TIMMINS, Ont. -- A tourist attraction celebrating country-pop singer Shania Twain has officially become a $10-million money pit of taxpayer dollars.
The Shania Twain Centre in this northern Ontario community permanently closes its doors Friday, barely a dozen years after its grand opening, and will be demolished to become part of an open-pit gold mine.
A sinkhole of taxpayer money, the centre consumed some $10 million in government funds for its construction in 2000-2001, and racked up more than $1 million in operating deficits in the years since.
Grant applications to the Ontario and federal governments in the 1990s projected annual attendance of 50,000 tourists by 2005.
Twain, now 47, grew up poor in Timmins, and got her fledgling start singing in local bars before striking it rich on the world stage in 1995.
But the sleek, modern structure, featuring displays of Twain memorabilia along with gold-mining artifacts, has drawn no more than 15,000 people in any year.
In the end, every resident of this hardscrabble, century-old mining town of 47,000 was shelling out $7 a year just to keep the lights on. And by 2010, each visitor to the centre was being subsidized to the tune of $33.72.
It was supposed to be the other way around, with the centre generating enough revenue to at least break even -- that would require about 33,500 paying visitors annually -- while filling local hotels and restaurants with tourists.
"We probably should have taken a better look at the numbers to ensure the expectations could be met," Mayor Tom Laughren said of the planning that happened long before he took office.
A 2011 financial analysis showed that Timmins city council faced continuing operating deficits of at least $233,000, whether it chose expansion or scaling back.
So council last month announced a deal to sell the property to mining firm Goldcorp Inc. for $5 million, just half of the tax dollars spent for construction.

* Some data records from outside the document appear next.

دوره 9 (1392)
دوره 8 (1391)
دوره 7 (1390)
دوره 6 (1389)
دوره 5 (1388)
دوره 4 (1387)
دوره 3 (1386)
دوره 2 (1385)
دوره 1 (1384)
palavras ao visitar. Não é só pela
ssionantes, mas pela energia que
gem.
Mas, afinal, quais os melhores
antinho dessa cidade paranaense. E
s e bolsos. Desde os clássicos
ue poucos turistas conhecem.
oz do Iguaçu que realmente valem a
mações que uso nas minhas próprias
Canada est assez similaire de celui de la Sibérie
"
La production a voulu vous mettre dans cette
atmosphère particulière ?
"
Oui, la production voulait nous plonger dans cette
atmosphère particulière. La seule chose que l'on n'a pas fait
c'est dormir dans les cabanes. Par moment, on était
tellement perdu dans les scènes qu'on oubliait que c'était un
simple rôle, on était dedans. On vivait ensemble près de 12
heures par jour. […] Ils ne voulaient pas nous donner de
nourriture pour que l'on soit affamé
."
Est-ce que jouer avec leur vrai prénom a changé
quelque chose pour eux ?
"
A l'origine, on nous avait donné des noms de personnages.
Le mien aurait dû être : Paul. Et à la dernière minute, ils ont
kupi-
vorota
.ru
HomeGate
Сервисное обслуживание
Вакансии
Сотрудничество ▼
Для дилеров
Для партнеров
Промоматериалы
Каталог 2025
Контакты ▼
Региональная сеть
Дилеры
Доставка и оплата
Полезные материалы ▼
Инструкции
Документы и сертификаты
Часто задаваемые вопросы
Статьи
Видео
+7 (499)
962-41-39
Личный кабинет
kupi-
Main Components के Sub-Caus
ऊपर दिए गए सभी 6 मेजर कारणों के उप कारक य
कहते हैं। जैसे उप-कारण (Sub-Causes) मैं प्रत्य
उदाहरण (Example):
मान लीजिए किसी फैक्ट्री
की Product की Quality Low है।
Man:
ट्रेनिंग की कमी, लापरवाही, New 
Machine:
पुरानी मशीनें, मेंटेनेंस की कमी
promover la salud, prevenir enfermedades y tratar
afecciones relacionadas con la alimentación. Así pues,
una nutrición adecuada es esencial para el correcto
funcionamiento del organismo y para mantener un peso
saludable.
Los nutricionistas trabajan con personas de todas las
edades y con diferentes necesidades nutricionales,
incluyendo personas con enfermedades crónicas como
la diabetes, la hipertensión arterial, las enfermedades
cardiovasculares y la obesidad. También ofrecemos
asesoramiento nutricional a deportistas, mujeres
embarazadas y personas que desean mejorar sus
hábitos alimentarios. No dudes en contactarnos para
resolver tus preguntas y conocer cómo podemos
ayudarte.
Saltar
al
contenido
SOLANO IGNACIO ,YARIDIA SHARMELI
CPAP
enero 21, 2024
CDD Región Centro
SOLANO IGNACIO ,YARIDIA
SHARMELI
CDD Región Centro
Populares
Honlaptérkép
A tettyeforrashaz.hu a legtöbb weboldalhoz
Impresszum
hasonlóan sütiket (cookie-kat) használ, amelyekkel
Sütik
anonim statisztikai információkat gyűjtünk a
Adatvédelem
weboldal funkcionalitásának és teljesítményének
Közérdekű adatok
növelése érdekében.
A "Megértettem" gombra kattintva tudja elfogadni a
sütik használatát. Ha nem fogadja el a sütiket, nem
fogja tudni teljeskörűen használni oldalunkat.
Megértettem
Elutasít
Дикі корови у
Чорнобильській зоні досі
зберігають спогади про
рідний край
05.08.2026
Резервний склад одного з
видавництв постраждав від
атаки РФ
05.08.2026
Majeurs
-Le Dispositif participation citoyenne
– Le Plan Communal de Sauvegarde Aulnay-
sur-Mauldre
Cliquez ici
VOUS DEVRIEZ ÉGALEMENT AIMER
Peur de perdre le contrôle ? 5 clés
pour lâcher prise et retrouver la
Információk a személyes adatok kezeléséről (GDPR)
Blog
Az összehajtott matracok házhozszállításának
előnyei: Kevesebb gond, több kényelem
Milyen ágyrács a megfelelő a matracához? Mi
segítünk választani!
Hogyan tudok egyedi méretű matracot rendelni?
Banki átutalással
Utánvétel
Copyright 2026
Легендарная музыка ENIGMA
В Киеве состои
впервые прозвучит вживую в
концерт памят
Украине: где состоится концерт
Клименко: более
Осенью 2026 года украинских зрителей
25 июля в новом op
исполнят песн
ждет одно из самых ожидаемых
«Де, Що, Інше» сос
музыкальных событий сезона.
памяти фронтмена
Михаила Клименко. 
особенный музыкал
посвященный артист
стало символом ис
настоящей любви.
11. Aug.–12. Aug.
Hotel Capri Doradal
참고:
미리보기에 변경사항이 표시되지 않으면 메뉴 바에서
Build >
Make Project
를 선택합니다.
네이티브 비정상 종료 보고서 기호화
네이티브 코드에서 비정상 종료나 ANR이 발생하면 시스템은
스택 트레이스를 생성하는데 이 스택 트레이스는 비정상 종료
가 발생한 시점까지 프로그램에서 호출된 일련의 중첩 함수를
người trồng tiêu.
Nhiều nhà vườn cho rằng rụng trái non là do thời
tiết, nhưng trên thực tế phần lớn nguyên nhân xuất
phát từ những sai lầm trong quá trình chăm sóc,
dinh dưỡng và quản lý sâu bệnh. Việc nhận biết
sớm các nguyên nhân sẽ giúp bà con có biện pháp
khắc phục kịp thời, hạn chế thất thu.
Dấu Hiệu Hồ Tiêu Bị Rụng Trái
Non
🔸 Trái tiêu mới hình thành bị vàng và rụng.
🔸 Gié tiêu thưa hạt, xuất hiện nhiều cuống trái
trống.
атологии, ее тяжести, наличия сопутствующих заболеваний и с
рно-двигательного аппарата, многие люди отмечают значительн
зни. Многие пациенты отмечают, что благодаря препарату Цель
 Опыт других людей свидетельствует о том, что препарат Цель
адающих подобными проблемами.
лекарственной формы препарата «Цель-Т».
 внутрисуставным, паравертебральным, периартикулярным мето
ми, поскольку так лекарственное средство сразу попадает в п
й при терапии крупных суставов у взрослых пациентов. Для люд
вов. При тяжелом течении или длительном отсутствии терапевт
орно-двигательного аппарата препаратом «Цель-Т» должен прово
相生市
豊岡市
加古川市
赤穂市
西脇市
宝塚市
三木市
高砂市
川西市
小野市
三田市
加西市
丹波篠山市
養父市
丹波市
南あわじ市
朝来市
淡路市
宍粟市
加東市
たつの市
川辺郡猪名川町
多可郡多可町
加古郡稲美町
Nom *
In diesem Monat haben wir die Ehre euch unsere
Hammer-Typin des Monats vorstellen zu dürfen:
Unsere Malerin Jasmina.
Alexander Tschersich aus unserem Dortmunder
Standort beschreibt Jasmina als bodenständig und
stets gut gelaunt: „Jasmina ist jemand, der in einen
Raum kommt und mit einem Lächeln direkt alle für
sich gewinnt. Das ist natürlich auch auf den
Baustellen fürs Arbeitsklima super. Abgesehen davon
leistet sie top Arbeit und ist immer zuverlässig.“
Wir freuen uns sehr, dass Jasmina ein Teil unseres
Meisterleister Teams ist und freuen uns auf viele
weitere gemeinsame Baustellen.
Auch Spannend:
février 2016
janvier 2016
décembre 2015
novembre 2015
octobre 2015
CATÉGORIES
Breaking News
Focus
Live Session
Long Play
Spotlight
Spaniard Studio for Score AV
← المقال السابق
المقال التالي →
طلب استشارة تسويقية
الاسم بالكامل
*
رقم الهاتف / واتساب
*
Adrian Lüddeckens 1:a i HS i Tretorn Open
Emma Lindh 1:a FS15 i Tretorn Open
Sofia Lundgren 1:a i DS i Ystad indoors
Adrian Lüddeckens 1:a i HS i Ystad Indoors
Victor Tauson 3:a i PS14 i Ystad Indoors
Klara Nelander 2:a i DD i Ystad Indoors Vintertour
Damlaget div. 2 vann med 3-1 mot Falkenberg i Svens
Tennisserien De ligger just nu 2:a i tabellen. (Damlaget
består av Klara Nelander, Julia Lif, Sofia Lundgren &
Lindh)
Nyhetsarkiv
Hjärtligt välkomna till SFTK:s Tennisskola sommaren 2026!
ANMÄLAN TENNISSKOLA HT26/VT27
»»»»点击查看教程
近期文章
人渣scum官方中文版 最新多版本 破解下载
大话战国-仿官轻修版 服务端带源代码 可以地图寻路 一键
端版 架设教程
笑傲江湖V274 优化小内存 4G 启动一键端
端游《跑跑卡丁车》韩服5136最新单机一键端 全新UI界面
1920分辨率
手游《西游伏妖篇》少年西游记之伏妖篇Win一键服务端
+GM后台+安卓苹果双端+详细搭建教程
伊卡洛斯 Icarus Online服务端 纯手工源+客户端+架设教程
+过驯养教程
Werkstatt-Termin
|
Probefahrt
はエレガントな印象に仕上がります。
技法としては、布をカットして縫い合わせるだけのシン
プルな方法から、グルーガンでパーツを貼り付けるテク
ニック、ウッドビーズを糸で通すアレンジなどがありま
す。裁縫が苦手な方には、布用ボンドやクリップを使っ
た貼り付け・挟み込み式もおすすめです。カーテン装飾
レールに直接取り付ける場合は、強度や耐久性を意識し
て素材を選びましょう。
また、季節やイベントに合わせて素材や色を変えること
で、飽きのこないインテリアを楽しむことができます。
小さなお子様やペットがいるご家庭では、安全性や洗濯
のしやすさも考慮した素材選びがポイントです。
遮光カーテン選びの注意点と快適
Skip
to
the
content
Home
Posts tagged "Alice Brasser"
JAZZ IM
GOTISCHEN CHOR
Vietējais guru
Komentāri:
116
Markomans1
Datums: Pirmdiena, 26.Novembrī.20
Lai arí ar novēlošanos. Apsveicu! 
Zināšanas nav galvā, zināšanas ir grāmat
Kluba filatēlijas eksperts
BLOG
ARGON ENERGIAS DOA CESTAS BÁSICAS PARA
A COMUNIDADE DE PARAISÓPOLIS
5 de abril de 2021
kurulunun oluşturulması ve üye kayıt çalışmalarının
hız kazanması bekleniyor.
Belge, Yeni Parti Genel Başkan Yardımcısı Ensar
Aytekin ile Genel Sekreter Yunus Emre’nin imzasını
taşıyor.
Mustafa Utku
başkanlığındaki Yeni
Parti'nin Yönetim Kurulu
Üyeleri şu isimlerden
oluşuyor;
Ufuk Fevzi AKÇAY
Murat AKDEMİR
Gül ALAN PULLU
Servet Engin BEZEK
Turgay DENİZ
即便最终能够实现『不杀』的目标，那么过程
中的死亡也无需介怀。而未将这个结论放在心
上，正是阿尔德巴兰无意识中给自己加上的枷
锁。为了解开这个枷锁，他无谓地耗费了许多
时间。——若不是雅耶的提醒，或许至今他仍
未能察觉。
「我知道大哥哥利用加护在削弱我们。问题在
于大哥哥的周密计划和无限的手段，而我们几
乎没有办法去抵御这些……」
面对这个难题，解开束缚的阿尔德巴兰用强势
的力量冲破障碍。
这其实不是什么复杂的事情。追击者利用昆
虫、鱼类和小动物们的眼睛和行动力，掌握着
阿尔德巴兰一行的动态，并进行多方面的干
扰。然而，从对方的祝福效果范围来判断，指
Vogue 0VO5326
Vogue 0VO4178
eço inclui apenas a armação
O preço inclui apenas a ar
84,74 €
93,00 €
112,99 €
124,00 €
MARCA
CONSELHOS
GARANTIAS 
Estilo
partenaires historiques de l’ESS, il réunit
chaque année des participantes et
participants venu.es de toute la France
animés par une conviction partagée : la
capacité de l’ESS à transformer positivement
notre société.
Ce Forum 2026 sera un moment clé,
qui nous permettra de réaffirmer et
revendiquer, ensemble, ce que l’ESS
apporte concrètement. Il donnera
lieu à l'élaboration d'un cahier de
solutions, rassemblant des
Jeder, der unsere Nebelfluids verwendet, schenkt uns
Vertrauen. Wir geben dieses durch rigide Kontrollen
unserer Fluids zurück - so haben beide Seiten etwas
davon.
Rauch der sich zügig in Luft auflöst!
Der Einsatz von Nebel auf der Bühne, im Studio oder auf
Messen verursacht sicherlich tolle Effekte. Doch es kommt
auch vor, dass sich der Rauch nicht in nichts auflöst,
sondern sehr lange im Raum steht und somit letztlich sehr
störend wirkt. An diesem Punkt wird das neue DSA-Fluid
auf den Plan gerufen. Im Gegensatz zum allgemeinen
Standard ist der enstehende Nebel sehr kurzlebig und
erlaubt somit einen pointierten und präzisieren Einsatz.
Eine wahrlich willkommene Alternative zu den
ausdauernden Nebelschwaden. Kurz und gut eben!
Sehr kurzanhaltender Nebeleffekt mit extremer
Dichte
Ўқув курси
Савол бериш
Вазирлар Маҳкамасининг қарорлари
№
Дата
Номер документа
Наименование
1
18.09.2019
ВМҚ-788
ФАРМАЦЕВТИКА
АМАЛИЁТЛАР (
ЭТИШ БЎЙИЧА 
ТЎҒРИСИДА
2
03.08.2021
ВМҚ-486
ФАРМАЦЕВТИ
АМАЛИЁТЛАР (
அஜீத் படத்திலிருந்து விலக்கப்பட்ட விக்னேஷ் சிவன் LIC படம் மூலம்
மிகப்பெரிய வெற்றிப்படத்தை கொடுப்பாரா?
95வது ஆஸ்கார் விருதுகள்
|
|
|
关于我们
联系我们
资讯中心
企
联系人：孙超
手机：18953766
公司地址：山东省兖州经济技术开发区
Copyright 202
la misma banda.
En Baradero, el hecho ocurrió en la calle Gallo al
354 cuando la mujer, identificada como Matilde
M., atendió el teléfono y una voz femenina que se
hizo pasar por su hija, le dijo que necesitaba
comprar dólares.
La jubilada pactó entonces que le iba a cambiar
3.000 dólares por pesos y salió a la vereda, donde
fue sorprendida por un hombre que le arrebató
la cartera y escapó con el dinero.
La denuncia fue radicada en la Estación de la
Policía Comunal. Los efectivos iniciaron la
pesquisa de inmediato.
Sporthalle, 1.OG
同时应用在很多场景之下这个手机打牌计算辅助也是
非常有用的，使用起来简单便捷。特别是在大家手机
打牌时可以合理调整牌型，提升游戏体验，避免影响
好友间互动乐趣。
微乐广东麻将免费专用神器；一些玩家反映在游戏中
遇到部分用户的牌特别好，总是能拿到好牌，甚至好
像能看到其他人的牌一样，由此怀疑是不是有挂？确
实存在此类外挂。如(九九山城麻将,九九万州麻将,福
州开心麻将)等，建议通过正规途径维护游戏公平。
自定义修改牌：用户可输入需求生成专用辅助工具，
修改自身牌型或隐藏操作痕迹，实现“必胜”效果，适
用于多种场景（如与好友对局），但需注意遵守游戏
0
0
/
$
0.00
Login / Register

Goldcorp, which will officially acquire the property June 28, plans to demolish the structure to make the gold-seeded land underneath part of a massive open-pit mine being developed adjacent to the town.
The sad end of the once-bright hopes for the centre began last May, when Twain's management company repatriated most of her memorabilia -- including an entire tour bus -- to Las Vegas, where the singer now has a regular show.